Leia a defesa dos direitos autorais, escrita por Scott Turow, Paul Aiken e James Shapiro, publicada na Folha de S. Paulo:
Arqueólogos concluíram uma escavação notável na zona leste de Londres no verão britânico passado. Entre os artefatos que encontraram, estavam sete puxadores de cerâmica, evidências físicas de um experimento quase perfeito realizado no século 16 sobre o vínculo entre comércio e cultura.
Quando William Shakespeare estava crescendo em Stratford-upon-Avon, na zona rural, carpinteiros naquele local de Londres estavam construindo os muros daquele que alguns consideram ter sido o primeiro teatro erguido na Europa desde a Antiguidade.
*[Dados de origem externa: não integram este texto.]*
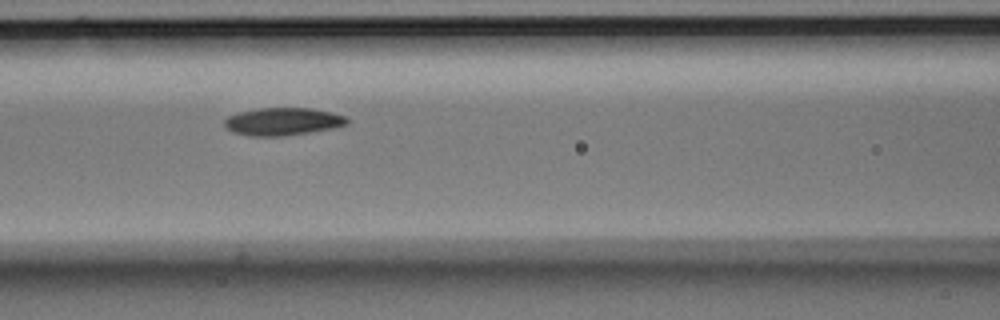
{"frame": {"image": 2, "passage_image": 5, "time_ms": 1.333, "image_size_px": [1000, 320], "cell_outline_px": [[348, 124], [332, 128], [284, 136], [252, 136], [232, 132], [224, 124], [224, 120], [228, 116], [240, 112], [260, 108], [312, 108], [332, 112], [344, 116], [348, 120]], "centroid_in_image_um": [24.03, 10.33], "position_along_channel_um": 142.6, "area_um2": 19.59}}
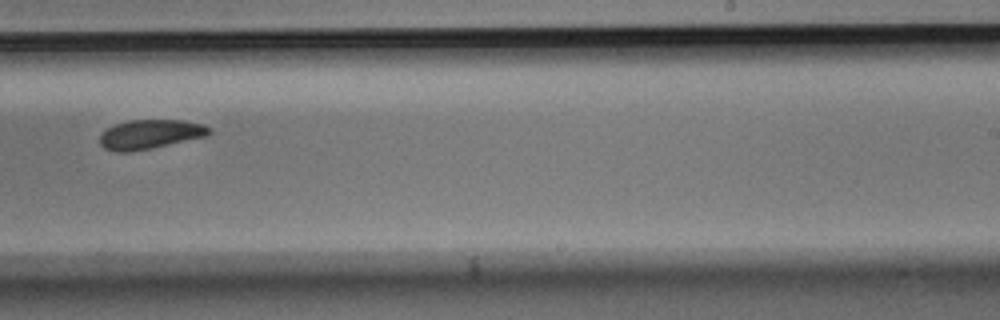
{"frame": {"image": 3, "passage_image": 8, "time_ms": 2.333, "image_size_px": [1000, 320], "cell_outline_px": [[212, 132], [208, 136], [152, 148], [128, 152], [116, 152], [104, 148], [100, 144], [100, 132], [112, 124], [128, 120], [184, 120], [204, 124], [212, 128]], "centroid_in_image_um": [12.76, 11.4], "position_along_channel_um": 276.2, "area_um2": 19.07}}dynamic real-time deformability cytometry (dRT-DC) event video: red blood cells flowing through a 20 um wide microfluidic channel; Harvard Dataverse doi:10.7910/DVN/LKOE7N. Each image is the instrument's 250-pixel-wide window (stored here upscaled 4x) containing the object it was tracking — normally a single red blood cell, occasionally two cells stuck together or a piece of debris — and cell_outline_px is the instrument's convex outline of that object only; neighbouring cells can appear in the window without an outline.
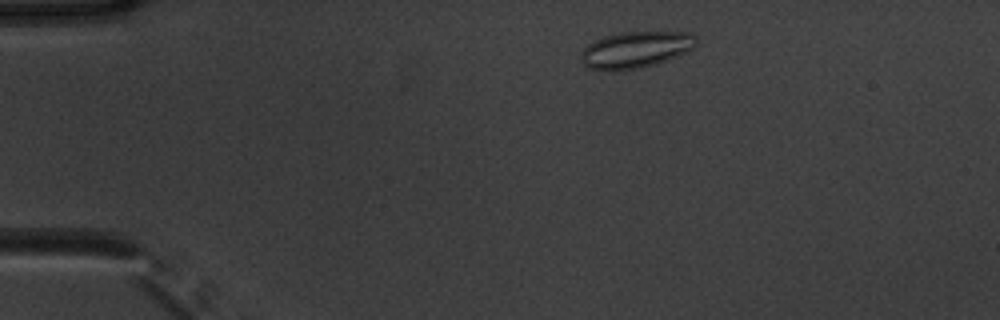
{"species": "common noctule bat (a hibernating species)", "species_latin": "Nyctalus noctula", "temperature_condition": "warm", "stored_images_in_passage": 46, "camera_frame_rate_fps": 3000, "um_per_image_px": 0.085, "animal": {"sex": "male", "body_mass_g": 20.1, "forearm_length_mm": 53.5}, "frame": {"image": 1, "passage_image": 3, "time_ms": 0.667, "image_size_px": [1000, 320], "cell_outline_px": [[696, 44], [692, 48], [668, 60], [656, 64], [640, 68], [612, 72], [588, 68], [580, 60], [580, 56], [584, 48], [588, 44], [604, 36], [620, 32], [688, 32], [696, 36]], "centroid_in_image_um": [53.99, 4.24], "position_along_channel_um": 31.0, "area_um2": 24.62}}
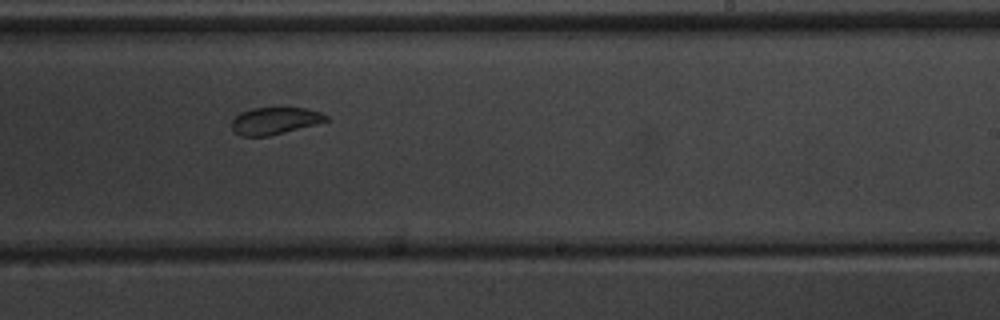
{"frame": {"image": 2, "passage_image": 26, "time_ms": 8.333, "image_size_px": [1000, 320], "cell_outline_px": [[328, 120], [316, 124], [268, 136], [240, 136], [232, 132], [232, 120], [240, 112], [252, 108], [304, 108], [320, 112], [328, 116]], "centroid_in_image_um": [23.32, 10.27], "position_along_channel_um": 265.7, "area_um2": 14.8}}
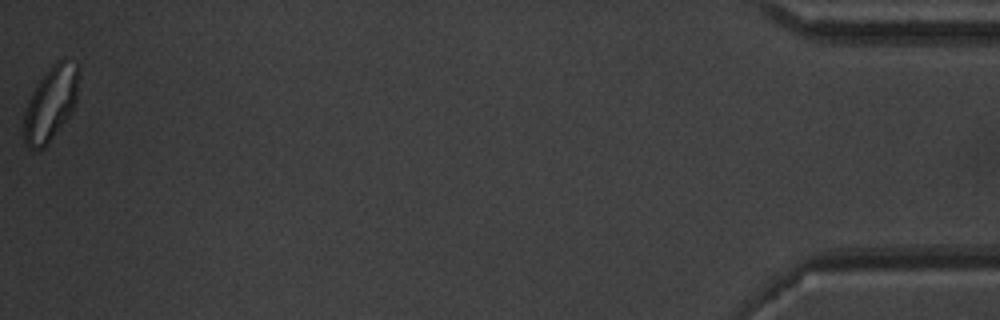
{"frame": {"image": 3, "passage_image": 46, "time_ms": 15.0, "image_size_px": [1000, 320], "cell_outline_px": [[80, 72], [76, 100], [68, 116], [48, 144], [44, 148], [28, 148], [24, 144], [24, 112], [28, 100], [32, 92], [48, 68], [56, 60], [64, 60], [80, 64]], "centroid_in_image_um": [4.31, 8.77], "position_along_channel_um": 430.9, "area_um2": 23.64}, "authors_computed_cell_mechanics": {"area_um2": 17.8313, "velocity_mm_per_s": 3.8318, "shape_relaxation_time_tau1_ms": 4.2123, "shape_relaxation_time_tau2_ms": 0.8367, "deformation_change_tau1": 0.0908, "deformation_change_tau2": 0.0644}}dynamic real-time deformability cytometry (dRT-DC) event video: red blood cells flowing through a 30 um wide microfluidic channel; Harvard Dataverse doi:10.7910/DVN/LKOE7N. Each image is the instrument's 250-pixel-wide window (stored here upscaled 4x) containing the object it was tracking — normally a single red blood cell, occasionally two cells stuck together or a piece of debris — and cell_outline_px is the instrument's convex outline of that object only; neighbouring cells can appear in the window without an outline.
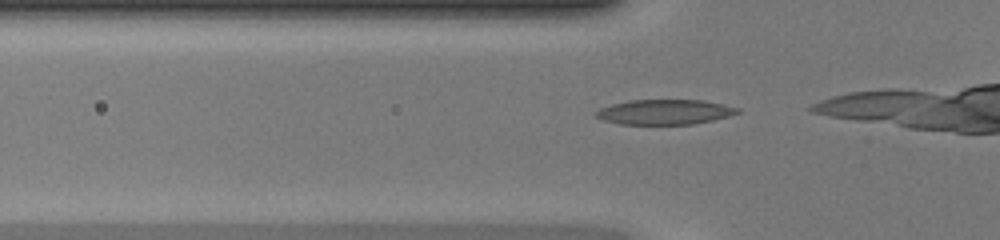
{"species": "common noctule bat (a hibernating species)", "species_latin": "Nyctalus noctula", "temperature_condition": "warm", "stored_images_in_passage": 13, "camera_frame_rate_fps": 3000, "um_per_image_px": 0.085, "animal": {"sex": "female", "body_mass_g": 20.0, "forearm_length_mm": 54.0}, "frame": {"image": 1, "passage_image": 10, "time_ms": 3.0, "image_size_px": [1000, 240], "cell_outline_px": [[740, 112], [728, 116], [712, 120], [692, 124], [620, 124], [604, 120], [592, 116], [600, 108], [612, 104], [628, 100], [700, 100], [724, 104], [740, 108]], "centroid_in_image_um": [56.48, 9.51], "position_along_channel_um": 69.3, "area_um2": 20.58}}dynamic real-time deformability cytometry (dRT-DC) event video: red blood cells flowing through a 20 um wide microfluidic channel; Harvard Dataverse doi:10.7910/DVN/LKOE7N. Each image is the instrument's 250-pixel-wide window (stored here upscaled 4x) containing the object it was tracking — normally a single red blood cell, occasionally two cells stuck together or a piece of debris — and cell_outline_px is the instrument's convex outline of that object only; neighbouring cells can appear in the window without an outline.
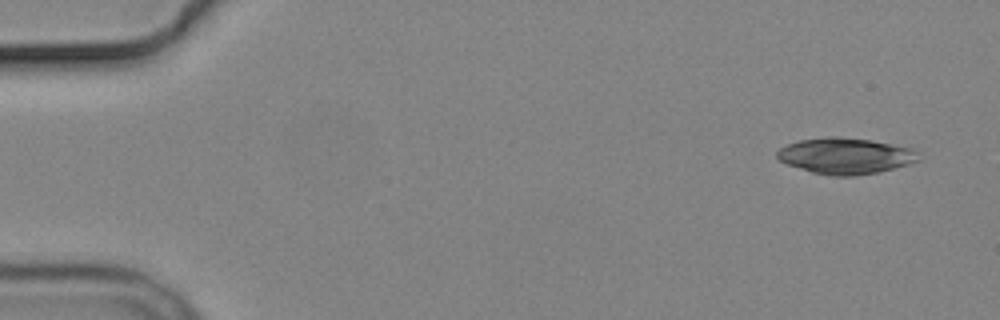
{"species": "common noctule bat (a hibernating species)", "species_latin": "Nyctalus noctula", "temperature_condition": "cold", "stored_images_in_passage": 4, "camera_frame_rate_fps": 3000, "um_per_image_px": 0.085, "animal": {"sex": "male", "body_mass_g": 19.2, "forearm_length_mm": 51.8}, "frame": {"image": 1, "passage_image": 1, "time_ms": 0.0, "image_size_px": [1000, 320], "cell_outline_px": [[920, 160], [908, 164], [880, 172], [856, 176], [828, 176], [812, 172], [788, 164], [780, 160], [776, 156], [776, 152], [780, 148], [788, 144], [800, 140], [832, 136], [836, 136], [872, 140], [912, 148], [916, 152]], "centroid_in_image_um": [71.87, 13.26], "position_along_channel_um": 13.1, "area_um2": 29.71}}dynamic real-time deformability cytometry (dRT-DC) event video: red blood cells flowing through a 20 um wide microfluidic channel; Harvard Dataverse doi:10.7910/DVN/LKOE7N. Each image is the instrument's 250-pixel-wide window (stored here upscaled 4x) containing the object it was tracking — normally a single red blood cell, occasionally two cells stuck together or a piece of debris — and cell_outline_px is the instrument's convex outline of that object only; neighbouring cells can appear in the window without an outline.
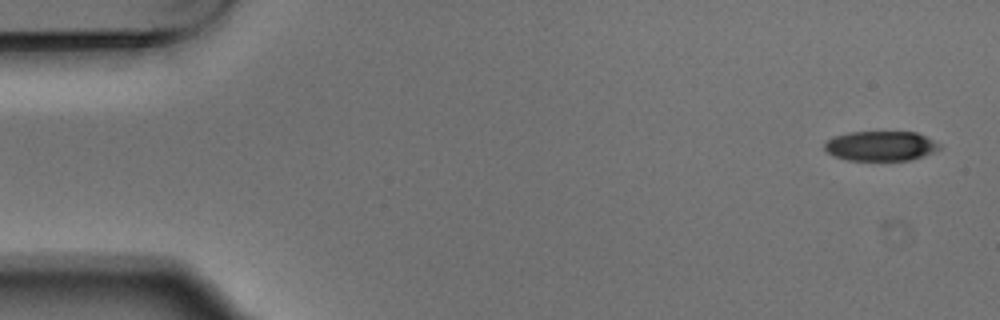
{"species": "Egyptian fruit bat (a non-hibernating species)", "species_latin": "Rousettus aegyptiacus", "temperature_condition": "warm", "stored_images_in_passage": 6, "camera_frame_rate_fps": 3000, "um_per_image_px": 0.085, "animal": {"sex": "male"}, "frame": {"image": 1, "passage_image": 1, "time_ms": 0.0, "image_size_px": [1000, 320], "cell_outline_px": [[940, 148], [924, 156], [912, 160], [848, 160], [832, 156], [824, 148], [824, 144], [832, 136], [848, 132], [916, 132], [940, 144]], "centroid_in_image_um": [74.82, 12.41], "position_along_channel_um": 10.2, "area_um2": 19.94}}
Em pouco tempo, outros teatros foram surgindo pela cidade. Quem podia pagar tinha direito de entrar e assistir à peça; quem não podia, não assistia. Quando Shakespeare começou a escrever, essas "paywalls culturais" já eram abundantes em Londres.
Trabalhadores com urnas para dinheiro (ostentando os puxadores singulares encontrados pelos arqueólogos) nas mãos ficavam na entrada de um número crescente de teatros ao ar livre, recolhendo um "penny" de ingresso.
Com essa renda, dramaturgos eram pagos para escrever novas peças. Pela primeira vez na história, tornou-se possível ganhar a vida escrevendo para o público. Uma onda de dramaturgos brilhantes surgiu quase da noite para o dia, entre eles Christopher Marlowe, Thomas Kyd, Ben Jonson e Shakespeare.
Esses talentos tinham encontrado a oportunidade, as condições e o dinheiro para exercer seu ofício.
Qual foi a constatação simples desse experimento? Como é o caso de muitas outras coisas, o talento literário permanece sem se desenvolver, a não ser que os mercados o recompensem. No auge do Iluminismo, o "paywall cultural" tornou-se virtual, quando autores britânicos conquistaram o direito de criar mercados legalmente protegidos para suas obras.
Em 1709, a Inglaterra promulgou a primeira lei do "copyright", com o objetivo expresso de combater a pirataria de livros e "para incentivar homens eruditos a compor e escrever livros úteis". Os direitos autorais, agora vinculando fortemente os autores, as gráficas (e tecnologias posteriores) e o mercado, mostrariam ser um dos grandes sucessos de política pública da história.
Os livros iriam atrair investimentos de trabalho de autores e capital de editores em escala colossal. Hoje, porém, esses mercados estão se desfazendo. A pirataria tornou-se um empreendimento lucrativo, inovador e global. A ascensão da internet levou à visão, por parte de muitos usuários e empresas que operam na rede, de que os direitos autorais são uma relíquia adequada apenas às necessidades de gigantes corporativos que estão fora de sintonia com a atualidade.
Basta pensar nos dedicados "compartilhadores de arquivos" que transmitem e recebem material protegido sem o menor sentimento de culpa. Eles são encorajados e assistidos por um punhado de professores de direito e outros especialistas que se tornaram peritos em formular argumentos contraintuitivos segundo os quais os direitos autorais constituem empecilhos à criatividade e ao progresso.
A teoria deles é que, se enfraquecermos gravemente as proteções dos direitos autorais, a inovação irá florescer de fato. É uma ideia sedutora, mas que ignora séculos de progresso científico. Uma cultura rica requer contribuições de autores e artistas que dediquem milhares de horas a uma obra e a vida inteira a seu trabalho.
Desde o Iluminismo, as sociedades ocidentais acostumaram-se a acreditar que o progresso é inevitável. Ele nunca o foi. O progresso é decorrente da obediência a regras que foram construídas cuidadosamente e práticas que foram iniciadas por pessoas que viviam sob a sombra comprida da Idade das Trevas. Quando mudamos essas regras, corremos riscos.
Em julho passado, um público pequeno reuniu-se naquela escavação arqueológica em Londres para ouvir dois atores ler trechos de "Sonho de Uma Noite de Verão" no lugar onde a peça estreou, no ponto onde ficavam as paredes mais valiosas do teatro.